🤖 AI Summary
To address the instability of wheat cultivar performance across variable environments—posing risks to food security and farming profitability—this study proposes a Gaussian process (GP)-based genotype-by-environment (G×E) prediction model. The method introduces a novel non-Euclidean kernel function explicitly designed to capture sequential and temporal structures, jointly encoding genetic similarity and environmental covariance—thereby relaxing restrictive linear assumptions inherent in conventional G×E models. Crucially, it enables high-accuracy extrapolative prediction of yield and grain protein content for both novel cultivars and unobserved environments, without requiring extensive historical phenotypic data. Empirical evaluation demonstrates superior predictive accuracy over state-of-the-art statistical and machine learning approaches, with robust performance even under severe data scarcity.

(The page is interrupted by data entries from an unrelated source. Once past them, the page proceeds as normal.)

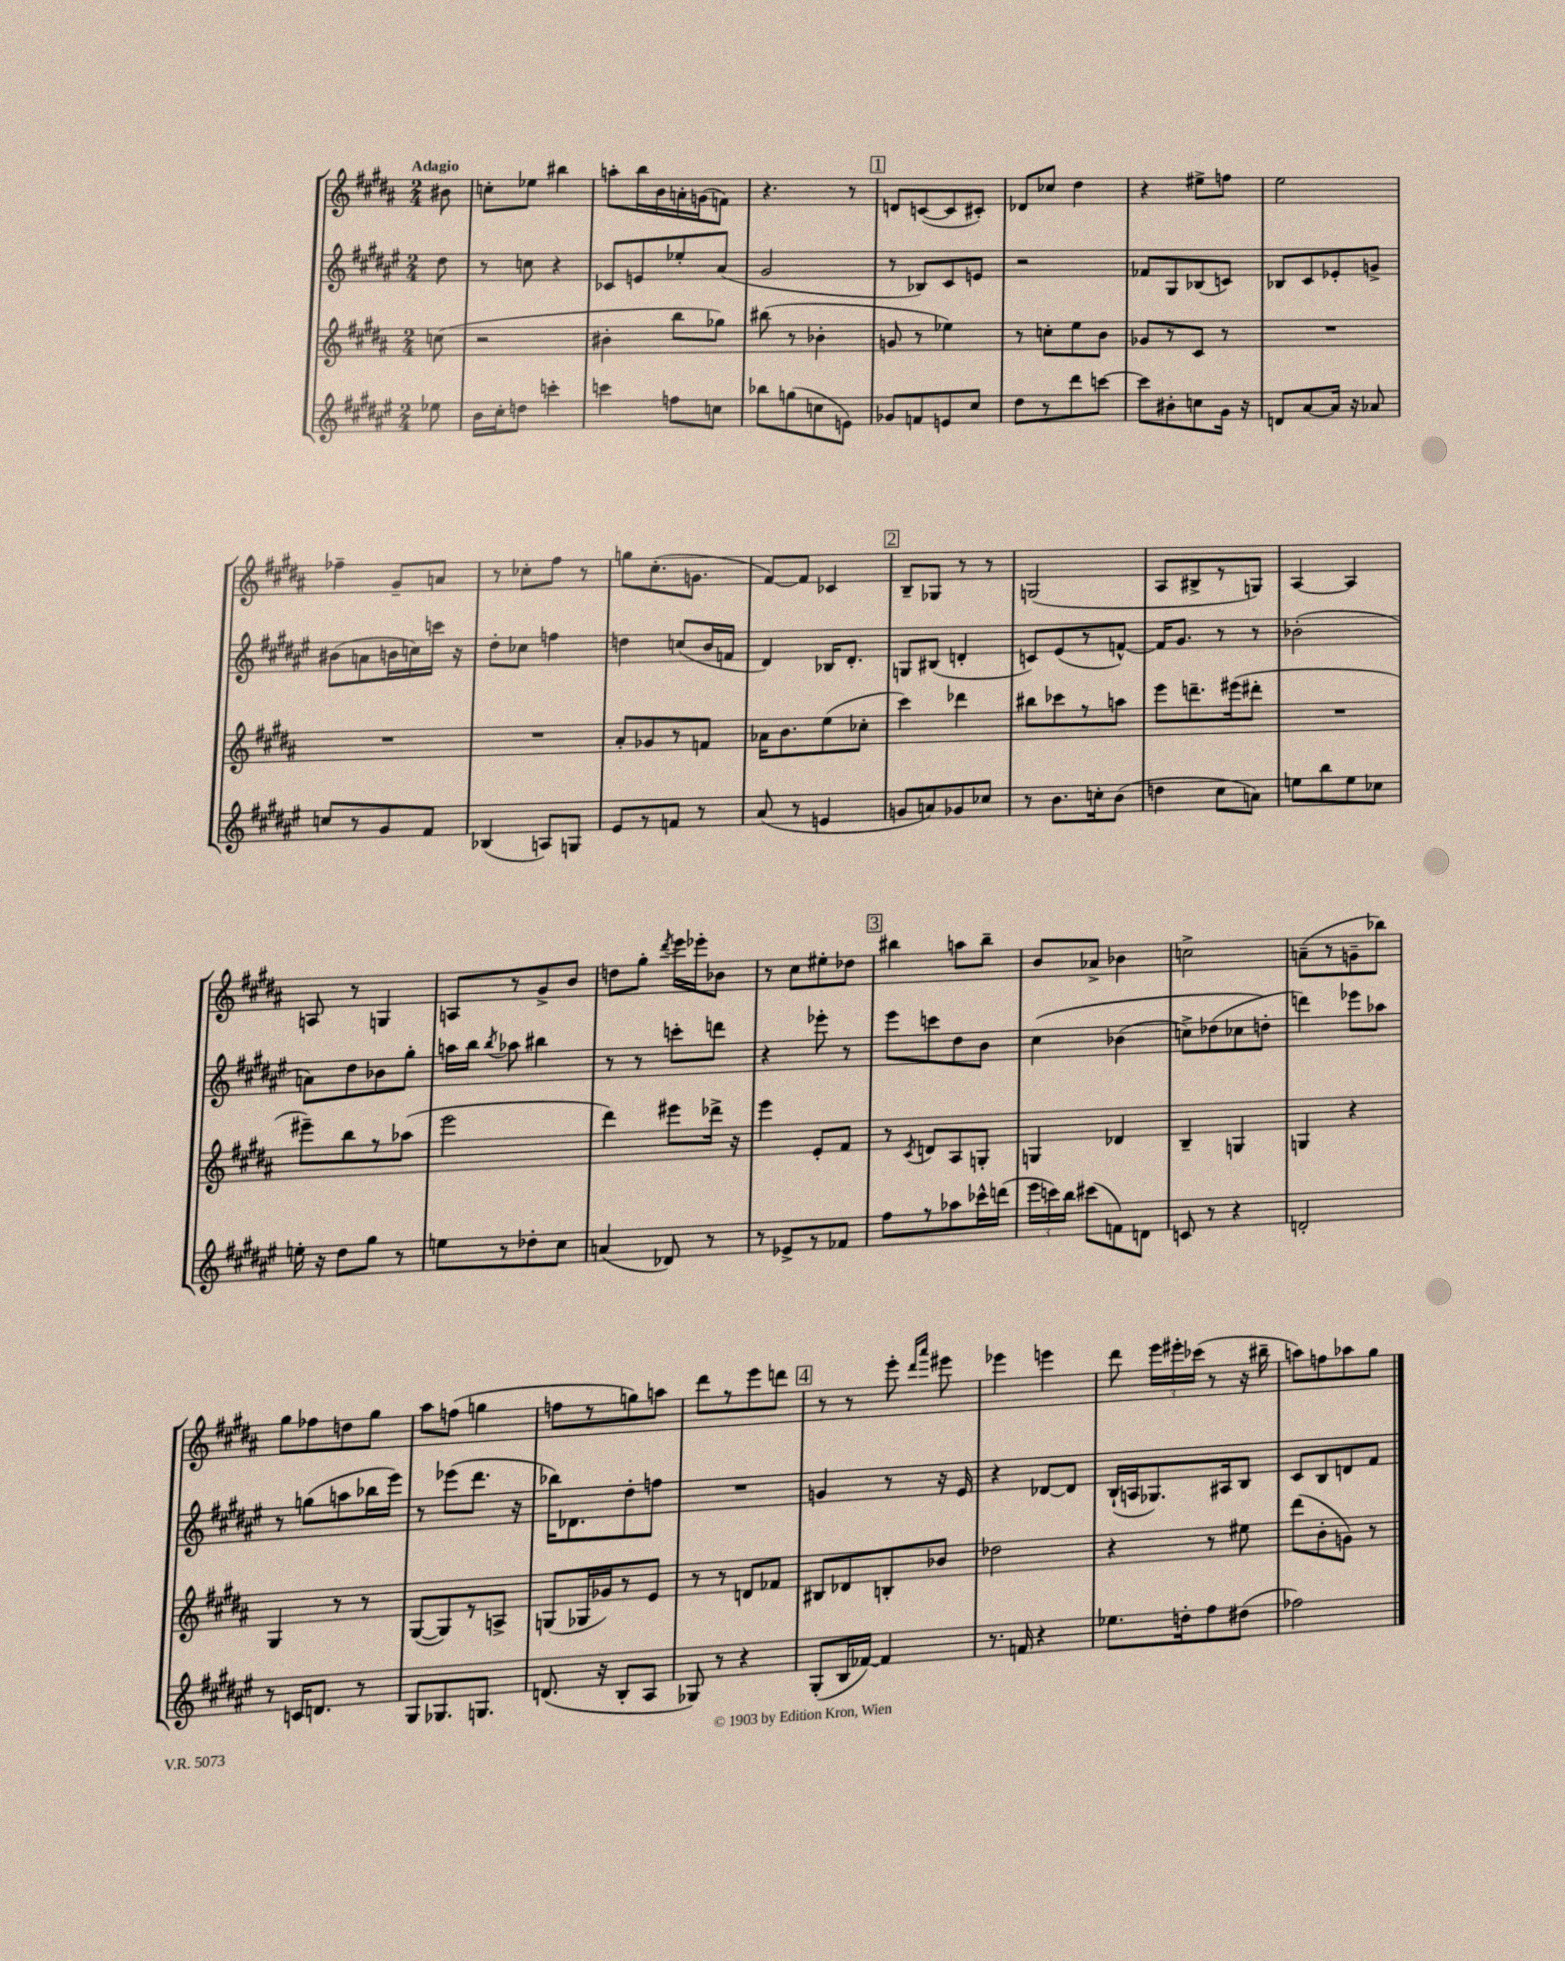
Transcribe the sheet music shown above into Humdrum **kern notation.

**kern	**kern	**kern	**kern
*part4	*part3	*part2	*part1
*staff4	*staff3	*staff2	*staff1
*clefG2	*clefG2	*clefG2	*clefG2
*k[f#c#g#d#a#e#]	*k[f#c#g#d#a#]	*k[f#c#g#d#a#e#]	*k[f#c#g#d#a#]
*M2/4	*M2/4	*M2/4	*M2/4
=	=	=	=
!	!	!	!LO:TX:a:B:t=Adagio
8ee-X\	(8ccn\	8dd#\	8b#X\
=1	=1	=1	=1
16b\LL	2r	8r	8ccn'\L
16cc#'\J	.	.	.
8ddn\J	.	8ccn\	8ee-X\J
4cccn'\	.	4r	4bb#X\
=2	=2	=2	=2
4cccn\	4b#X'\	8c-X/L	8aan'\L
.	.	8en/	16bb\L
.	.	.	16b\
8ffn\L	8bb\L	8ee-X'/	16an'\
.	.	.	(16gn\J
8ccn\J	8gg-X\J)	(8a#/J	8fn\J)
=3	=3	=3	=3
8bb-X\L	(8bb#X\	2g#/	4.r
(8ggn\	8r	.	.
8ccn\	4b-X'\	.	.
8en\J)	.	.	8r
!!LO:REH:place=s1:t=1
=4	=4	=4	=4
8g-X/L	8gn/	8r	8dn/L
8fn/	8r	8B-X/L)	([8cn/
8en/	4ee-X\)	8c#/	8c/]
8cc#/J	.	8en/J	8c#X'/J)
=5	=5	=5	=5
8dd#\L	8r	2r	8d-X/L
8r	8ccn'\L	.	8cc-X/J
8ddd#\	8ee\	.	4dd#\
[8cccn\J	8b\J	.	.
=6	=6	=6	=6
8ccc\L]	8g-X/L	8f-X/L	4r
8b#X'\	8r	8G#/	.
8ccn\	8c#/J	(8B-X/	8ee#X^\L
16g#\Jk	8r	8cn/J)	8ffn\J
16r	.	.	.
=7	=7	=7	=7
8dn/L	2r	8B-X/L	2ee\
[8a#/	.	8c#/	.
16a#/Jk]	.	8e-X'/	.
16r	.	.	.
8a-X/	.	8gn^/J	.
!!LO:LB:g=z
=8	=8	=8	=8
8ccn/L	2r	(8b#X\L	4ff-X~\
8r	.	8an\	.
8g#/	.	16bn\L	8g#~/L
.	.	16ccn\)	.
8f#/J	.	16cccn\JJ	8an/J
.	.	16r	.
=9	=9	=9	=9
(4B-X/	2r	8dd#'\L	8r
.	.	8cc-X\J	8cc-X'\L
8An/L)	.	4ffn\	8ff#\J
8Gn/J	.	.	8r
=10	=10	=10	=10
8e#/L	8a#'/L	4ddn\	8ggn\L
8r	8g-X/	.	(8.cc#'\
8fn/J	8r	(8ccn/L	.
.	.	.	8.gn\J
8r	8fn/J	16b/L	.
.	.	16fn/JJ	.
=11	=11	=11	=11
(8a#/	16a-X\KL	4d#/)	[8f#/L)
.	8.b\	.	.
8r	.	.	8f#/J]
4en/	(8ee\	16B-X/KL	4c-X/
.	.	8.d#'/J	.
.	8cc-X'\J	.	.
!!LO:REH:place=s1:t=2
=12	=12	=12	=12
8gn/L	4ccc#\)	8Gn/L	8B~/L
8an/)	.	(8B#X/J	8G-X/J
8g-X/	4ddd-X\	4dn'/	8r
8cc-X/J	.	.	8r
=13	=13	=13	=13
8r	8bb#X\L	8cn/L)	(2Gn/
8.b\L	8ccc-X\	(8e#/	.
.	8r	8r	.
16ccn'\k	.	.	.
(8b\J	8aan\J	[8fn^^/J)	.
=14	=14	=14	=14
4ddn\	8eee\L	16f/KL]	8A#/L
.	.	8.g#/J	.
.	8.dddn~\	.	8B#X^/
8cc#\L	.	8r	8r
.	(16eee#X\k	.	.
8an\J)	8ddd#X'\J	8r	8Gn/J)
=15	=15	=15	=15
8een\L	2r	(2b-X'\	[4A#/
8bb\	.	.	.
8ee\	.	.	4A#/]
8cc-X\J	.	.	.
!!LO:LB:g=z
=16	=16	=16	=16
16een'\	8eee#X~\L)	8an\L)	8An/
16r	.	.	.
8dd#\L	8bb\	8dd#\	8r
8gg#\J	8r	8b-X\	4Gn/
8r	(8aa-X\J	8gg#'\J	.
=17	=17	=17	=17
8een\L	2eee\	16aan\LL	8An/L
.	.	16bb\JJ	.
.	.	8qbb/	.
8r	.	8aa-X\	8r
8dd-X'\	.	4bb#X\	8g#^/
8cc#\J	.	.	8b/J
=18	=18	=18	=18
(4an/	4ddd#\)	8r	8ddn\L
.	.	8r	8gg#'\J
.	.	.	8qddd#/
8d-X/)	8eee#X\L	8cccn'\L	16eee\LL
.	.	.	16eee-X'\J
8r	16ddd-X^\Jk	8dddn\J	8b-X\J
.	16r	.	.
=19	=19	=19	=19
8r	4eee\	4r	8r
8e-X^/L	.	.	8cc#\L
8r	8e'/L	8eee-X'\	8ee#X'\
8f-X/J	8f#/J	8r	8dd-X\J
!!LO:REH:place=s1:t=3
=20	=20	=20	=20
8ff#\L	8r	8eee#\L	4bb#X\
.	8qc#/	.	.
8r	8dn/L	8cccn\	.
8aa-X\	8A#/	8dd#\	8aan\L
16ccc-X^^\L	8Gn'/J	8b\J	8bb#~\J
(16dddn\JJ	.	.	.
=21	=21	=21	=21
24eee#\LL	4Gn/	(4cc#\	8b/L
24cccn\)	.	.	.
24bb\JJ	.	.	.
(8ccc#X\L	.	.	8a-X^/J
8fn\)	4d-X/	(4b-X\	4b-X\
8dn\J	.	.	.
=22	=22	=22	=22
8cn/	4B~/	8ccn^\L)	2ccn^\
8r	.	(8dd-X\	.
4r	4Gn/	8cc-X\	.
.	.	8ddn'\J)	.
=23	=23	=23	=23
2dn'/	4Gn/	4dddn\)	(8an~\L
.	.	.	8r
.	4r	8eee-X\L	8gn~\
.	.	8aa-X\J	8bb-X\J)
!!LO:LB:g=z
=24	=24	=24	=24
8r	4G#/	8r	8gg#\L
16cn/KL	.	(8ggn\L	8ff-X\
8.dn/J	.	.	.
.	8r	8aan\	8ddn\
8r	8r	16bb-X\L	8gg#\J
.	.	16eee#\JJ)	.
=25	=25	=25	=25
8G#/L	([8G#/L	8r	8aa#\L
8.G-X/	8G#/])	(8eee-X\L	(8ffn\J
.	8r	8.ddd#\J	4ggn\
8.Gn/J	.	.	.
.	8An^/J	.	.
.	.	16r	.
=26	=26	=26	=26
(8.dn/	(8Gn/L	16bb-X\KL)	8ffn\L
.	.	8.d-X\	.
.	16G-X/L	.	8r
16r	16g-X/J)	.	.
8B'/L	8r	8dd#'\	8ggn\)
8A#/J	8e/J	8ffn\J	8aan\J
=27	=27	=27	=27
8G-X/)	8r	2r	8ddd#\L
8r	8r	.	8r
4r	8dn/L	.	8eee\
.	8f-X/J	.	8dddn\J
!!LO:REH:place=s1:t=4
=28	=28	=28	=28
(8G#'/L	8B#X/L	4gn/	8r
16B/L	8d-X/	.	8r
[16f-X/JJ)	.	.	.
4f-/]	8Bn'/	8r	8eee'\
.	.	.	16qqddd#/LL
.	.	.	16qqaaa#/JJ
.	8b-X/J	16r	8eee#X\
.	.	16e#/	.
=29	=29	=29	=29
8.r	2dd-X\	4r	4eee-X\
16fn/	.	.	.
4r	.	[8d-X/L	4eeen\
.	.	8d-/J]	.
=30	=30	=30	=30
8.ee-X\L	4r	(16B`/LL	8ddd#\
.	.	16An/J	.
.	.	8.G-X/)	24eee\LL
.	.	.	24eee#X'\
16ddn'\k	.	.	.
.	.	.	(24ccc-X\JJ
8ff#\	8r	.	8r
.	.	16A#X/k	.
(8dd#X\J	8ee#X\	8B/J	16r
.	.	.	16bb#X~\
=31	=31	=31	=31
2ff-X\)	(8ddd#\L	8c#/L	8aan\L)
.	8b'\	8B/	8ffn\
.	8gn\J)	8dn/	8aa-X\
.	8r	8f#/J	8gg#\J
==	==	==	==
*-	*-	*-	*-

This work provides a scalable, statistically principled framework to support intelligent breeding decisions and site-specific cultivation strategies.
📝 Abstract
Optimizing wheat variety selection for high performance in different environmental conditions is critical for reliable food production and stable incomes for growers. We employ a statistical machine learning framework utilizing Gaussian Process (GP) models to capture the effects of genetic and environmental factors on wheat yield and protein content. In doing so, selecting suitable covariance kernels to account for the distinct characteristics of the information is essential. The GP approach is closely related to linear mixed-effect models for genotype x environment predictions, where random additive and interaction effects are modeled with covariance structures. However, while commonly used linear mixed effect models in plant breeding rely on Euclidean-based kernels, we also test kernels specifically designed for strings and time series. The resulting GP models are capable of competitively predicting outcomes for (1) new environmental conditions, and (2) new varieties, even in scenarios with little to no previous data for the new conditions or variety. While we focus on a wheat test case using a novel dataset collected in Switzerland, the GP approach presented here can be applied and extended to a wide range of agricultural applications and beyond, paving the way for improved decision-making and data acquisition strategies.